» **Items from a data source**
════════════════

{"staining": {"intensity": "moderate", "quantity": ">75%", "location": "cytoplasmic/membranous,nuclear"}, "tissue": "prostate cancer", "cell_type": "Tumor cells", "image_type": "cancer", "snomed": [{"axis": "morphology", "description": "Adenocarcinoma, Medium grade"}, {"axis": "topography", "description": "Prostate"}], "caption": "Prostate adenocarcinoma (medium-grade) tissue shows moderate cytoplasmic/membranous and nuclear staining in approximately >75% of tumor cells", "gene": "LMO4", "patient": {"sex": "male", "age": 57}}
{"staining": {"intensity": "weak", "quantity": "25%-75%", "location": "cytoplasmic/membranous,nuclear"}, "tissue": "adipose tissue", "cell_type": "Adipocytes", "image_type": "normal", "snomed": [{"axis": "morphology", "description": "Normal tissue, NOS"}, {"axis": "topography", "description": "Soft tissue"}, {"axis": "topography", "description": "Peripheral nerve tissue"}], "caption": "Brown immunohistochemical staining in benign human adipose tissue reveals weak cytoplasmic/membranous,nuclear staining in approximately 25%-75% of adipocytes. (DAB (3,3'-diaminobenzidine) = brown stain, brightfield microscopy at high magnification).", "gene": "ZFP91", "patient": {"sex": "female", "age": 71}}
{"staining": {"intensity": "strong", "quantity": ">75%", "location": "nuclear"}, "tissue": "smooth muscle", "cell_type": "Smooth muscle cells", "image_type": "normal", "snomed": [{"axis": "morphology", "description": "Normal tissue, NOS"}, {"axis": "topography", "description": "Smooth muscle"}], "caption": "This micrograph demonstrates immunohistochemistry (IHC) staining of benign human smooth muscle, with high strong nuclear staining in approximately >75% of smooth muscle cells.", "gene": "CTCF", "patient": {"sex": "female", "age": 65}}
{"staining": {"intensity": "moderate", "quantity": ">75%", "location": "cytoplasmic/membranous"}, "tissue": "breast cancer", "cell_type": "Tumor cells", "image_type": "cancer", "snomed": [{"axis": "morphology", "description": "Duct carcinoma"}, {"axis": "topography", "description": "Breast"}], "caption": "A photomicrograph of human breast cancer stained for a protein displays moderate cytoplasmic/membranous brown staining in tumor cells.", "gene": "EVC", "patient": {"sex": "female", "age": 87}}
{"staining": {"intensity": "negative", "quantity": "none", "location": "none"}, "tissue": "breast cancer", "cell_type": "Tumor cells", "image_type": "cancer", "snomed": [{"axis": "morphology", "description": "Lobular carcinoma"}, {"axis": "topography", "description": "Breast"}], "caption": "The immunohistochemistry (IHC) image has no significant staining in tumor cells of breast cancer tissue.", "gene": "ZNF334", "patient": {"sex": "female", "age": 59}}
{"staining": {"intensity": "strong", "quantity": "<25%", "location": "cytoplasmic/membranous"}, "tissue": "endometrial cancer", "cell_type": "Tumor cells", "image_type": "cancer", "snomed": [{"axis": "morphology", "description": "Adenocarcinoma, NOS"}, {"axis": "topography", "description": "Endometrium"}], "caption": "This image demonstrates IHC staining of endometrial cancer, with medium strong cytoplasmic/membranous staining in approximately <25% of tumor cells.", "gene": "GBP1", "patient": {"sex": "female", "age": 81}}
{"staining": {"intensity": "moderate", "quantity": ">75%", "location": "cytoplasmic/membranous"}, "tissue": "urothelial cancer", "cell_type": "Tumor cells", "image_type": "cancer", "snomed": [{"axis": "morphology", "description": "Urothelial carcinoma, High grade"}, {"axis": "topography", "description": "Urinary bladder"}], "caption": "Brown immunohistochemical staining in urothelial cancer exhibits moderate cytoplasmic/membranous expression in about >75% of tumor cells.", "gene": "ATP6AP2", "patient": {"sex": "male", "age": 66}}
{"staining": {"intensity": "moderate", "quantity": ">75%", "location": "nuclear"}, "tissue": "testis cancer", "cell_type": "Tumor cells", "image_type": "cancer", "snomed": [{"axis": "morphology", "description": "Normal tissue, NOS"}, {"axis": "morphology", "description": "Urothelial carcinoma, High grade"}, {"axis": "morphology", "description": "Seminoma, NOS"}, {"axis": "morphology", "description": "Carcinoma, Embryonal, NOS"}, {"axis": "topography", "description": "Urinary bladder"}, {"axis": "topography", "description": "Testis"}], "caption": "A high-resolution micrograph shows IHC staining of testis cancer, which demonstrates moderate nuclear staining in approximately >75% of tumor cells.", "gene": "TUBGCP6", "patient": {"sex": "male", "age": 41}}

════════════════

» **What is expected**
What is needed is an exact transcription of every entry above.

» **Result**
{"staining": {"intensity": "moderate", "quantity": ">75%", "location": "cytoplasmic/membranous,nuclear"}, "tissue": "prostate cancer", "cell_type": "Tumor cells", "image_type": "cancer", "snomed": [{"axis": "morphology", "description": "Adenocarcinoma, Medium grade"}, {"axis": "topography", "description": "Prostate"}], "caption": "Prostate adenocarcinoma (medium-grade) tissue shows moderate cytoplasmic/membranous and nuclear staining in approximately >75% of tumor cells", "gene": "LMO4", "patient": {"sex": "male", "age": 57}}
{"staining": {"intensity": "weak", "quantity": "25%-75%", "location": "cytoplasmic/membranous,nuclear"}, "tissue": "adipose tissue", "cell_type": "Adipocytes", "image_type": "normal", "snomed": [{"axis": "morphology", "description": "Normal tissue, NOS"}, {"axis": "topography", "description": "Soft tissue"}, {"axis": "topography", "description": "Peripheral nerve tissue"}], "caption": "Brown immunohistochemical staining in benign human adipose tissue reveals weak cytoplasmic/membranous,nuclear staining in approximately 25%-75% of adipocytes. (DAB (3,3'-diaminobenzidine) = brown stain, brightfield microscopy at high magnification).", "gene": "ZFP91", "patient": {"sex": "female", "age": 71}}
{"staining": {"intensity": "strong", "quantity": ">75%", "location": "nuclear"}, "tissue": "smooth muscle", "cell_type": "Smooth muscle cells", "image_type": "normal", "snomed": [{"axis": "morphology", "description": "Normal tissue, NOS"}, {"axis": "topography", "description": "Smooth muscle"}], "caption": "This micrograph demonstrates immunohistochemistry (IHC) staining of benign human smooth muscle, with high strong nuclear staining in approximately >75% of smooth muscle cells.", "gene": "CTCF", "patient": {"sex": "female", "age": 65}}
{"staining": {"intensity": "moderate", "quantity": ">75%", "location": "cytoplasmic/membranous"}, "tissue": "breast cancer", "cell_type": "Tumor cells", "image_type": "cancer", "snomed": [{"axis": "morphology", "description": "Duct carcinoma"}, {"axis": "topography", "description": "Breast"}], "caption": "A photomicrograph of human breast cancer stained for a protein displays moderate cytoplasmic/membranous brown staining in tumor cells.", "gene": "EVC", "patient": {"sex": "female", "age": 87}}
{"staining": {"intensity": "negative", "quantity": "none", "location": "none"}, "tissue": "breast cancer", "cell_type": "Tumor cells", "image_type": "cancer", "snomed": [{"axis": "morphology", "description": "Lobular carcinoma"}, {"axis": "topography", "description": "Breast"}], "caption": "The immunohistochemistry (IHC) image has no significant staining in tumor cells of breast cancer tissue.", "gene": "ZNF334", "patient": {"sex": "female", "age": 59}}
{"staining": {"intensity": "strong", "quantity": "<25%", "location": "cytoplasmic/membranous"}, "tissue": "endometrial cancer", "cell_type": "Tumor cells", "image_type": "cancer", "snomed": [{"axis": "morphology", "description": "Adenocarcinoma, NOS"}, {"axis": "topography", "description": "Endometrium"}], "caption": "This image demonstrates IHC staining of endometrial cancer, with medium strong cytoplasmic/membranous staining in approximately <25% of tumor cells.", "gene": "GBP1", "patient": {"sex": "female", "age": 81}}
{"staining": {"intensity": "moderate", "quantity": ">75%", "location": "cytoplasmic/membranous"}, "tissue": "urothelial cancer", "cell_type": "Tumor cells", "image_type": "cancer", "snomed": [{"axis": "morphology", "description": "Urothelial carcinoma, High grade"}, {"axis": "topography", "description": "Urinary bladder"}], "caption": "Brown immunohistochemical staining in urothelial cancer exhibits moderate cytoplasmic/membranous expression in about >75% of tumor cells.", "gene": "ATP6AP2", "patient": {"sex": "male", "age": 66}}
{"staining": {"intensity": "moderate", "quantity": ">75%", "location": "nuclear"}, "tissue": "testis cancer", "cell_type": "Tumor cells", "image_type": "cancer", "snomed": [{"axis": "morphology", "description": "Normal tissue, NOS"}, {"axis": "morphology", "description": "Urothelial carcinoma, High grade"}, {"axis": "morphology", "description": "Seminoma, NOS"}, {"axis": "morphology", "description": "Carcinoma, Embryonal, NOS"}, {"axis": "topography", "description": "Urinary bladder"}, {"axis": "topography", "description": "Testis"}], "caption": "A high-resolution micrograph shows IHC staining of testis cancer, which demonstrates moderate nuclear staining in approximately >75% of tumor cells.", "gene": "TUBGCP6", "patient": {"sex": "male", "age": 41}}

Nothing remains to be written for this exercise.